■ EXERCISE INSTRUCTIONS ■
Rewrite the lines from the line with "Development (Coding): It's" to the line with "Testing: Just like", substituting "defects" for "bugs" and leaving everything else unchanged.

■ SOURCE RECORDS ■
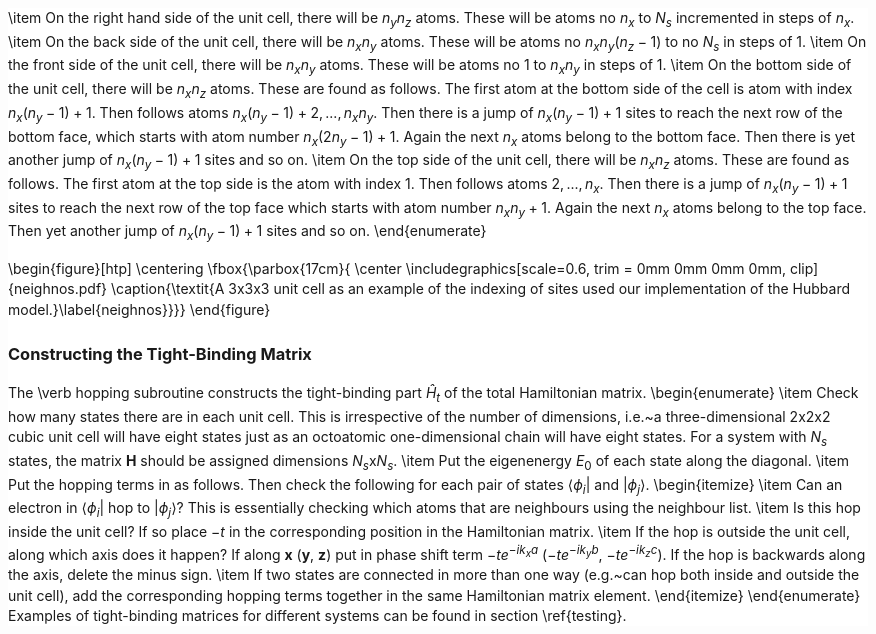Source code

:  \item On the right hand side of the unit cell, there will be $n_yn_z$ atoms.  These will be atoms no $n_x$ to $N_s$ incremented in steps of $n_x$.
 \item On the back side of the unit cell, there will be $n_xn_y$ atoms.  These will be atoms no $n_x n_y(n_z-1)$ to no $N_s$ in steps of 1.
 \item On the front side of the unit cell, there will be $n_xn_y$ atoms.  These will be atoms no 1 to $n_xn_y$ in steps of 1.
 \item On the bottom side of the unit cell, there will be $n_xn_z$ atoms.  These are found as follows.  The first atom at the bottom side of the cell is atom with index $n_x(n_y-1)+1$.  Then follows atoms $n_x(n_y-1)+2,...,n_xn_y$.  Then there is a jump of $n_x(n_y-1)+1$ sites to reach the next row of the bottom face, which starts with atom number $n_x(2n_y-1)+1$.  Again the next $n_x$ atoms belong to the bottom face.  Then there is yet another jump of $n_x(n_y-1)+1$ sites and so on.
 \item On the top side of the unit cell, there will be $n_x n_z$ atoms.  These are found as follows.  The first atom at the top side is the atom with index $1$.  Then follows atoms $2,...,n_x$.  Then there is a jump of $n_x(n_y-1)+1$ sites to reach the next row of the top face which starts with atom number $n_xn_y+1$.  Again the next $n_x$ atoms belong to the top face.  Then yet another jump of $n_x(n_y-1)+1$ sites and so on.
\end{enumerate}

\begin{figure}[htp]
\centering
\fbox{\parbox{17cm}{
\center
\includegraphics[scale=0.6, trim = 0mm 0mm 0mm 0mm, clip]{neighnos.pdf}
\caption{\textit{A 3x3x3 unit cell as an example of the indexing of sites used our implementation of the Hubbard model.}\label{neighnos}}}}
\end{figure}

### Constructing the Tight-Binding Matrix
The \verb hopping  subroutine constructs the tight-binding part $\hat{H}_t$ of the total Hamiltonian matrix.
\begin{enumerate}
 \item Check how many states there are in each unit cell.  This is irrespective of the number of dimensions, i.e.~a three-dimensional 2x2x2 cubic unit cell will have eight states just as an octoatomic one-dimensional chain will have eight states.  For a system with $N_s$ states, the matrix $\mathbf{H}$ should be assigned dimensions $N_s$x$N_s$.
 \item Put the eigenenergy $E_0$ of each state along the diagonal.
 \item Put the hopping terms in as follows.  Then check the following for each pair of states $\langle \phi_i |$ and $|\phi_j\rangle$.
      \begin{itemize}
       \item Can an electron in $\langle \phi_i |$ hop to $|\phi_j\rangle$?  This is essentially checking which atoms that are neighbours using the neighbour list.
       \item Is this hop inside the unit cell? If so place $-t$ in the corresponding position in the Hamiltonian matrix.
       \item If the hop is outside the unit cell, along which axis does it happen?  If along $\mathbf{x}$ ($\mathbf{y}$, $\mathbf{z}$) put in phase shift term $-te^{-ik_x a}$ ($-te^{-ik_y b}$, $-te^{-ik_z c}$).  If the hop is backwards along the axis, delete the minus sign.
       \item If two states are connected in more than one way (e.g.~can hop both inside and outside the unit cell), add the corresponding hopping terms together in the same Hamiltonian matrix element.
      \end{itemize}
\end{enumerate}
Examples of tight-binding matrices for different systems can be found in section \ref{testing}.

--

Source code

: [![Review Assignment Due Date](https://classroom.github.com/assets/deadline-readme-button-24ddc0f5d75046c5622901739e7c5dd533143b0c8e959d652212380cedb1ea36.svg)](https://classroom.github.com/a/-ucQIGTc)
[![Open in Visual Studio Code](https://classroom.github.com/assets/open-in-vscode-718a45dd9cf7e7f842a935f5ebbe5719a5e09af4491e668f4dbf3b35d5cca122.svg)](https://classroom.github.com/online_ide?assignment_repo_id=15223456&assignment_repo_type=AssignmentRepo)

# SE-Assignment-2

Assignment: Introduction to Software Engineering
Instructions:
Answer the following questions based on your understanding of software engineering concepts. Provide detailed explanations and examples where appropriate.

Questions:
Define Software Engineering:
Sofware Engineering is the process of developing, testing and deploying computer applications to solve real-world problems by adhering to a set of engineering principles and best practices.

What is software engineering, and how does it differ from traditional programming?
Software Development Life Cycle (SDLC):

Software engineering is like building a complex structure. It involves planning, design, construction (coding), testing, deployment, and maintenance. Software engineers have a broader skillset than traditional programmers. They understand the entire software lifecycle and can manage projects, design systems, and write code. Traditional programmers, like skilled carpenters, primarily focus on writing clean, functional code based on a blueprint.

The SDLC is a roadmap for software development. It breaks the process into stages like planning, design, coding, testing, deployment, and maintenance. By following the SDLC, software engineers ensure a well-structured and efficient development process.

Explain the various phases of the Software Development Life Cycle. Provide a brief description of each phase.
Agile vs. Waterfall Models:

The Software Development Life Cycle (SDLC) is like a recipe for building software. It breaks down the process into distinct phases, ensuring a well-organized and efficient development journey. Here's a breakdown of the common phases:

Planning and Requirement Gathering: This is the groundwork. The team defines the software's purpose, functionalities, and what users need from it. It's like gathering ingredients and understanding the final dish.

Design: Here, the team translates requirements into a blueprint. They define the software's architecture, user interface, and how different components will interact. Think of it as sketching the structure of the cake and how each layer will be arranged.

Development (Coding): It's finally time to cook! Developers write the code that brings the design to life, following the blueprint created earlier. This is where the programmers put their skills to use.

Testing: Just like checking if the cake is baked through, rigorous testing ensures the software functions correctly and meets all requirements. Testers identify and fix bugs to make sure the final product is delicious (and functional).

■ OUTPUT OF THE TASK ■
Development (Coding): It's finally time to cook! Developers write the code that brings the design to life, following the blueprint created earlier. This is where the programmers put their skills to use.

Testing: Just like checking if the cake is baked through, rigorous testing ensures the software functions correctly and meets all requirements. Testers identify and fix defects to make sure the final product is delicious (and functional).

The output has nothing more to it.